Tuesday, March 15, 2011

Bug fixed in read.simmap()

Dave Collar helpfully identified a bug in v0.2 of read.simmap() that was preventing the function from properly reading in a dataset of multiple trees. [Since this function was a complete rewrite of v0.1, this was not a problem in the earlier edition.] This bug has now been fixed and the code (v0.3) is available on my R-phylogenetics page (direct link to code here).


  1. Here's a question, Liam. In the $maps list, I get that each element represents an edge. But, for each edge, what is the order in which the states are given--ancestor to descendant? I want to know if I can take the first state reported (i.e., tree$maps[[i]][1] for edge i) as the state at the ancestral node.
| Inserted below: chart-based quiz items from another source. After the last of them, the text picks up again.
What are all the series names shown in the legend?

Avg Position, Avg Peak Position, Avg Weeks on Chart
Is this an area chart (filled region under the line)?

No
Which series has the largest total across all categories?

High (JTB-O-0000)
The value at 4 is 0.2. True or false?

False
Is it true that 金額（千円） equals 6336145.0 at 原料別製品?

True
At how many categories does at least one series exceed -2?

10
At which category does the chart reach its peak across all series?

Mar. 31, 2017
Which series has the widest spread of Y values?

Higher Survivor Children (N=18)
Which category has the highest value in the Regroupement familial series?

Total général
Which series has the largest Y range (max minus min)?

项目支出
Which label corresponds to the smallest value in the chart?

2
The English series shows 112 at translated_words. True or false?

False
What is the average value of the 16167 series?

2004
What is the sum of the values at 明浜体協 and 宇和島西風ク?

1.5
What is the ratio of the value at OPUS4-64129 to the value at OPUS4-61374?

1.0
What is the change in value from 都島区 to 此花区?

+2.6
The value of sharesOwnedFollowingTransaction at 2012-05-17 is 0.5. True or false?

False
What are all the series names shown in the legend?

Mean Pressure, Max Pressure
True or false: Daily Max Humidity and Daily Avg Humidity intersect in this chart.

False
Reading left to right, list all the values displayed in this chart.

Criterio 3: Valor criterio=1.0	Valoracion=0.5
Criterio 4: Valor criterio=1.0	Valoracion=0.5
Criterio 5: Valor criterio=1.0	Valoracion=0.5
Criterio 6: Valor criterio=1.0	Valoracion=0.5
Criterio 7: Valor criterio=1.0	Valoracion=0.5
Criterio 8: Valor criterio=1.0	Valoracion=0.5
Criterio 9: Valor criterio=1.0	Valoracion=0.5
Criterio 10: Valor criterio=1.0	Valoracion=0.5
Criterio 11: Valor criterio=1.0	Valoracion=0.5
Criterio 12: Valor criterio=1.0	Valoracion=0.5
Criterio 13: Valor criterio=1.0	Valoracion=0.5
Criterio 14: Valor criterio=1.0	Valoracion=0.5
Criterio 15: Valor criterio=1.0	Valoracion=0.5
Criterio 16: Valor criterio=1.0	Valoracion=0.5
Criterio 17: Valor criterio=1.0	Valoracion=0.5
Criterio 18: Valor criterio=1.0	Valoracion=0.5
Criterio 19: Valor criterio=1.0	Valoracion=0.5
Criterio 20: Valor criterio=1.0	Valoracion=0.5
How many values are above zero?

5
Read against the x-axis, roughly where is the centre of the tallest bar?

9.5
  2. Hi Dave. The elements in $maps are vectors. The order of the vectors corresponds to the order of the edges in $edge. The names of the vectors are the states. So, for instance:
    > tree$maps[[98]]
    1 0 1
    0.0005835831 0.1059972682 0.0239649458
    indicates that the state along edge 98 switches from 1 to 0 to 1 (with corresponding times indicated).
    To get the state at the root, you should just take:
    > names(tree$maps[[1]])[1]
    [1] "1"
    (i.e., "1" in this case). This is because the first edge in the tree always arises out of the root node, and the first state along this edge will be the state at the root node of the tree.
    For a "multiPhylo" object just switch tree[[i]] for tree to get the ith tree.